__Exercise brief__
Reproduce the text of every row below verbatim, leaving the pictures out of your answer.

__Data excerpts__
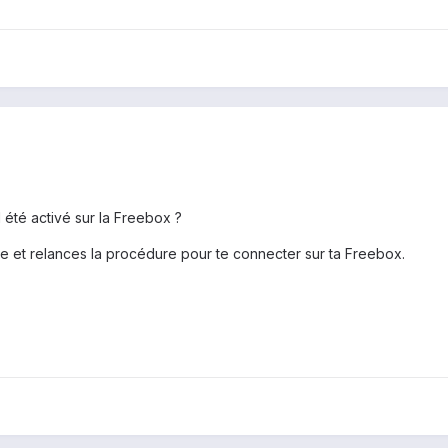
 été activé sur la Freebox ?
ce et relances la procédure pour te connecter sur ta Freebox.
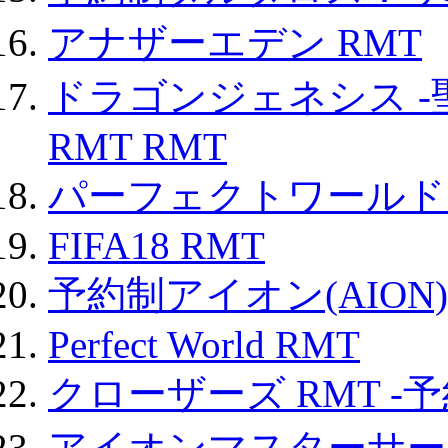
アナザーエデン RMT
ドラゴンジェネシス -
RMT RMT
パーフェクトワールド
FIFA18 RMT
予約制アイオン(AION)
Perfect World RMT
クローザーズ RMT -
アイオンマスターサー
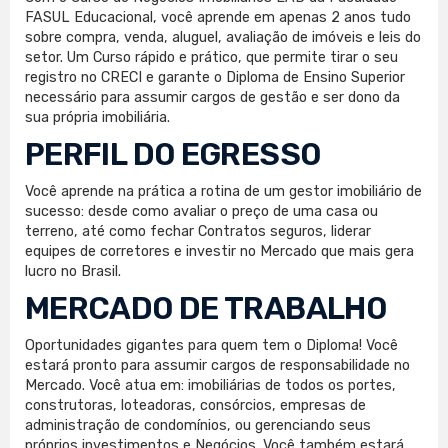
FASUL Educacional, você aprende em apenas 2 anos tudo
sobre compra, venda, aluguel, avaliação de imóveis e leis do
setor. Um Curso rápido e prático, que permite tirar o seu
registro no CRECI e garante o Diploma de Ensino Superior
necessário para assumir cargos de gestão e ser dono da
sua própria imobiliária.
PERFIL DO EGRESSO
Você aprende na prática a rotina de um gestor imobiliário de
sucesso: desde como avaliar o preço de uma casa ou
terreno, até como fechar Contratos seguros, liderar
equipes de corretores e investir no Mercado que mais gera
lucro no Brasil.
MERCADO DE TRABALHO
Oportunidades gigantes para quem tem o Diploma! Você
estará pronto para assumir cargos de responsabilidade no
Mercado. Você atua em: imobiliárias de todos os portes,
construtoras, loteadoras, consórcios, empresas de
administração de condomínios, ou gerenciando seus
próprios investimentos e Negócios. Você também estará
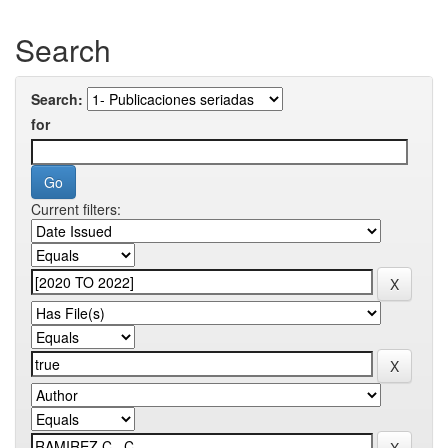
Search
Search:
for
Current filters:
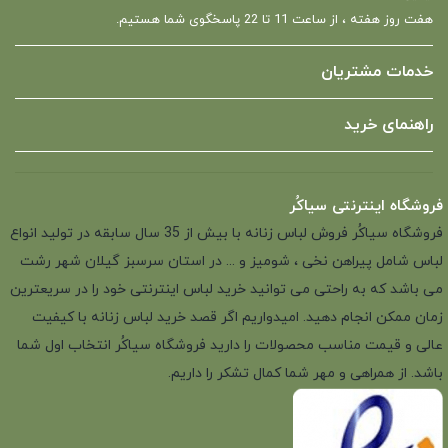
هفت روز هفته ، از ساعت 11 تا 22 پاسخگوی شما هستیم.
خدمات مشتریان
راهنمای خرید
فروشگاه اینترنتی سیاکُر
فروشگاه سیاکُر فروش لباس زنانه با بیش از 35 سال سابقه در تولید انواع
لباس شامل پیراهن نخی ، شومیز و ... در استان سرسبز گیلان شهر رشت
می باشد که به راحتی می توانید خرید لباس اینترنتی خود را در سریعترین
زمان ممکن انجام دهید. امیدواریم اگر قصد خرید لباس زنانه با کیفیت
عالی و قیمت مناسب محصولات را دارید فروشگاه سیاکُر انتخاب اول شما
باشد. از همراهی و مهر شما کمال تشکر را داریم.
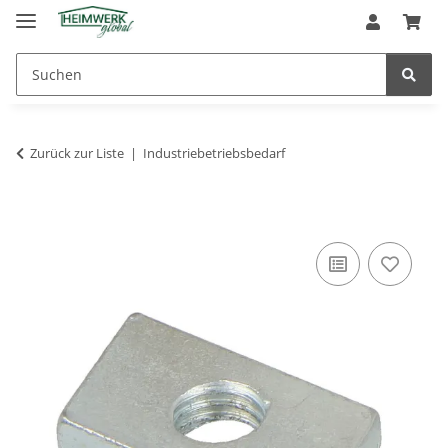
Zurück zur Liste
Industriebetriebsbedarf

__Solution for this problem__
 été activé sur la Freebox ?
ce et relances la procédure pour te connecter sur ta Freebox.
アナザーエデン RMT
ドラゴンジェネシス -
RMT RMT
パーフェクトワールド
FIFA18 RMT
予約制アイオン(AION)
Perfect World RMT
クローザーズ RMT -
アイオンマスターサー
FASUL Educacional, você aprende em apenas 2 anos tudo
sobre compra, venda, aluguel, avaliação de imóveis e leis do
setor. Um Curso rápido e prático, que permite tirar o seu
registro no CRECI e garante o Diploma de Ensino Superior
necessário para assumir cargos de gestão e ser dono da
sua própria imobiliária.
PERFIL DO EGRESSO
Você aprende na prática a rotina de um gestor imobiliário de
sucesso: desde como avaliar o preço de uma casa ou
terreno, até como fechar Contratos seguros, liderar
equipes de corretores e investir no Mercado que mais gera
lucro no Brasil.
MERCADO DE TRABALHO
Oportunidades gigantes para quem tem o Diploma! Você
estará pronto para assumir cargos de responsabilidade no
Mercado. Você atua em: imobiliárias de todos os portes,
construtoras, loteadoras, consórcios, empresas de
administração de condomínios, ou gerenciando seus
próprios investimentos e Negócios. Você também estará
Search
Search:
for
Current filters:
هفت روز هفته ، از ساعت 11 تا 22 پاسخگوی شما هستیم.
خدمات مشتریان
راهنمای خرید
فروشگاه اینترنتی سیاکُر
فروشگاه سیاکُر فروش لباس زنانه با بیش از 35 سال سابقه در تولید انواع
لباس شامل پیراهن نخی ، شومیز و ... در استان سرسبز گیلان شهر رشت
می باشد که به راحتی می توانید خرید لباس اینترنتی خود را در سریعترین
زمان ممکن انجام دهید. امیدواریم اگر قصد خرید لباس زنانه با کیفیت
عالی و قیمت مناسب محصولات را دارید فروشگاه سیاکُر انتخاب اول شما
باشد. از همراهی و مهر شما کمال تشکر را داریم.
Zurück zur Liste
Industriebetriebsbedarf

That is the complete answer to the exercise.